## SUPPLIED PASSAGE
# # # # # # #
Scientific classification
- Kingdom: Plantae
- Clade: Embryophytes
- Clade: Tracheophytes
- Clade: Angiosperms
- Clade: Magnoliids
- Order: Laurales
- Family: Lauraceae
- Genus: Persea
- Species: P. lingue
- Binomial name: Persea lingue (Ruiz & Pav.) Nees
- Synonyms: Laurus ligi Dombey ex Nees ; Laurus linge Ruiz ex Meisn. ; Laurus lingue Ruiz & Pav. ; Laurus lingui Gillies ex Meisn. ; Laurus palustris Poepp. ex Meisn. ; Nothaphoebe lingue (Ruiz & Pav.) Baeza ; Nothaphoebe meyeniana (Nees) Baeza ; Persea frigida Linden ; Persea intermedia Phil. ; Persea lige Nees ex Meisn., not validly publ. ; Persea lingue var. canescens Nees ; Persea lingue var. palustris Nees ; Persea meyeniana Nees ;

= Persea lingue =

- Genus: Persea
- Species: lingue
- Authority: (Ruiz & Pav.) Nees
- Conservation status: LC

Species of plant

Persea lingue, synonyms including Persea meyeniana, is an evergreen tree or shrub in the laurel family (Lauraceae), found in Argentina and Chile. It belongs to the genus Persea, a group of evergreen trees including the avocado. P. lingue was historically used in leather production, and is currently threatened by habitat loss.
# # # # # # #
## LIST OF TASKS
1) In the Persea lingue entry, transcribe everything from "Persea lingue, synonyms" down to "by habitat loss.".
2) Turn the paragraph of the Persea lingue entry that opens with "Persea lingue, synonyms including" into a short bulleted list that keeps its main facts.
# # # # # # #
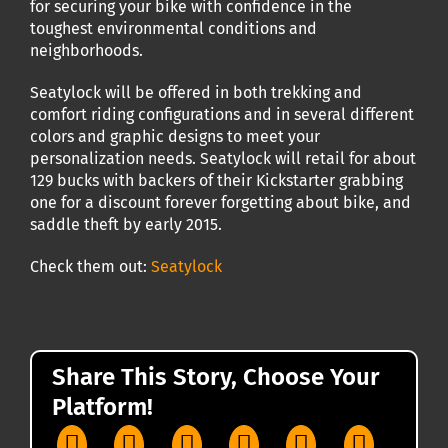
for securing your bike with confidence in the
toughest environmental conditions and
neighborhoods.
Seatylock will be offered in both trekking and
comfort riding configurations and in several different
colors and graphic designs to meet your
personalization needs. Seatylock will retail for about
129 bucks with backers of their Kickstarter grabbing
one for a discount forever forgetting about bike, and
saddle theft by early 2015.
Check them out:
Seatylock
Share This Story, Choose Your
Platform!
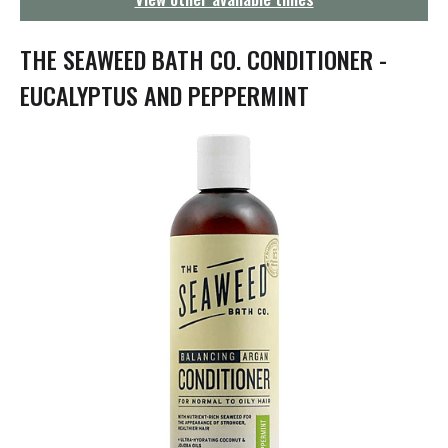
g
a
t
THE SEAWEED BATH CO. CONDITIONER -
i
o
EUCALYPTUS AND PEPPERMINT
n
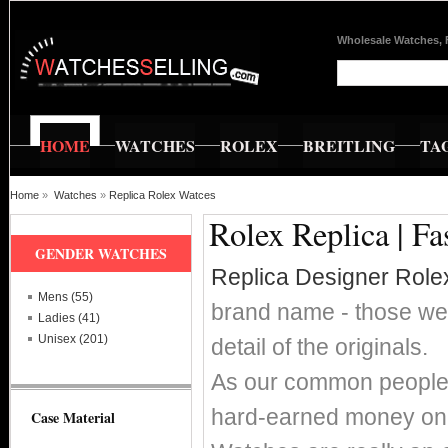
Wholesale Watches, 
HOME
WATCHES
ROLEX
BREITLING
TA
Home
»
Watches
»
Replica Rolex Watces
Rolex Replica | F
GENDER WATCHES
Replica Designer Role
Mens (55)
brand name - those wer
Ladies (41)
Unisex (201)
detail of the originals.
As our common people w
hard-earned money on 
Case Material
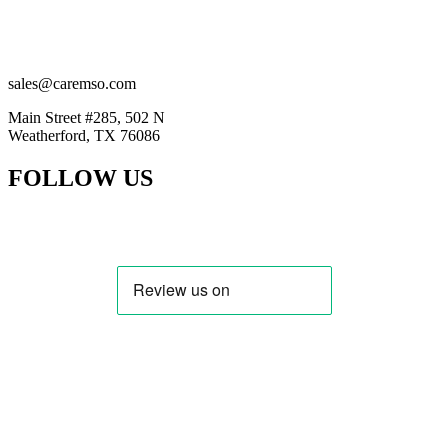
(201) 884-2294
(914) 415-5777
sales@caremso.com
Main Street #285, 502 N
Weatherford, TX 76086
FOLLOW US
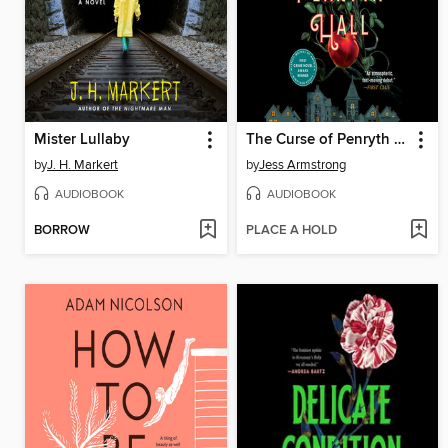
Mister Lullaby
The Curse of Penryth Hall
by
J. H. Markert
by
Jess Armstrong
AUDIOBOOK
AUDIOBOOK
BORROW
PLACE A HOLD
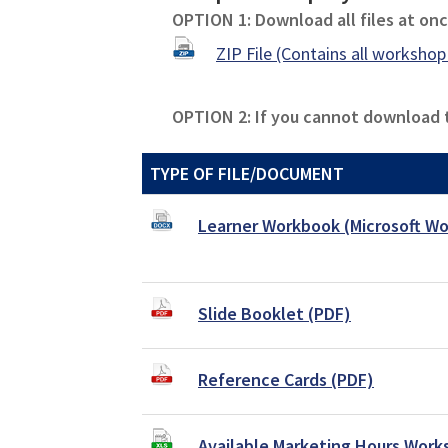
OPTION 1: Download all files at once
ZIP File (Contains all workshop 
OPTION 2: If you cannot download th
TYPE OF FILE/DOCUMENT
Learner Workbook (Microsoft Wo
Slide Booklet (PDF)
Reference Cards (PDF)
Available Marketing Hours Work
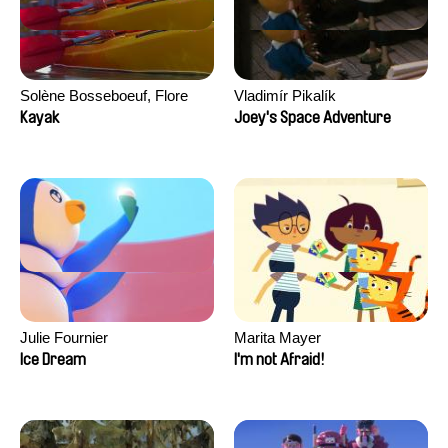
Solène Bosseboeuf, Flore
Vladimír Pikalík
Dechorgnat, Tiphaine Klein,
Kayak
Joey's Space Adventure
Auguste Lefort, Antoine Rossi
Julie Fournier
Marita Mayer
Ice Dream
I'm not Afraid!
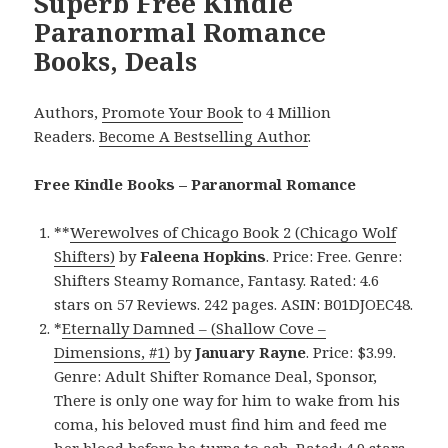
Superb Free Kindle
Paranormal Romance
Books, Deals
Authors,
Promote Your Book
to 4 Million
Readers.
Become A Bestselling Author
.
Free Kindle Books – Paranormal Romance
**
Werewolves of Chicago Book 2 (Chicago Wolf
Shifters)
by
Faleena Hopkins
. Price: Free. Genre:
Shifters Steamy Romance, Fantasy. Rated: 4.6
stars on 57 Reviews. 242 pages. ASIN: B01DJOEC48.
*
Eternally Damned – (Shallow Cove –
Dimensions, #1)
by
January Rayne
. Price: $3.99.
Genre: Adult Shifter Romance Deal, Sponsor,
There is only one way for him to wake from his
coma, his beloved must find him and feed me
her blood before he turns to ash. Rated: 4.9 stars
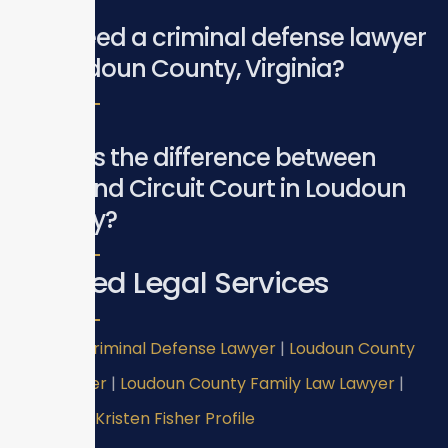
Do I need a criminal defense lawyer
in Loudoun County, Virginia?
What is the difference between
GDC and Circuit Court in Loudoun
County?
Related Legal Services
Virginia Criminal Defense Lawyer
|
Loudoun County
DUI Lawyer
|
Loudoun County Family Law Lawyer
|
Attorney Kristen Fisher Profile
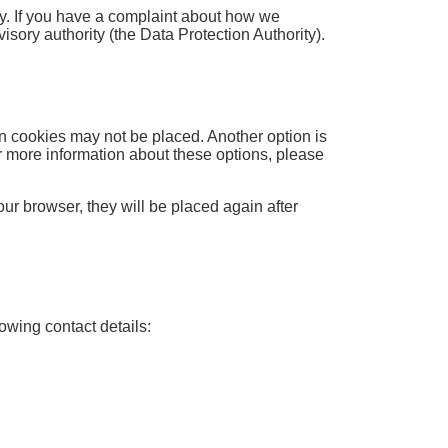
icy. If you have a complaint about how we
isory authority (the Data Protection Authority).
in cookies may not be placed. Another option is
r more information about these options, please
our browser, they will be placed again after
owing contact details:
# # # # # # #
## RESULTS IN ORDER
1)
Persea lingue, synonyms including Persea meyeniana, is an evergreen tree or shrub in the laurel family (Lauraceae), found in Argentina and Chile. It belongs to the genus Persea, a group of evergreen trees including the avocado. P. lingue was historically used in leather production, and is currently threatened by habitat loss.

2)
- Persea lingue, also known by synonyms such as Persea meyeniana, is an evergreen tree or shrub in the laurel family (Lauraceae).
- It grows in Argentina and Chile.
- It is part of the genus Persea, a group of evergreen trees that includes the avocado.
- It was once used in leather production.
- It is now threatened by habitat loss.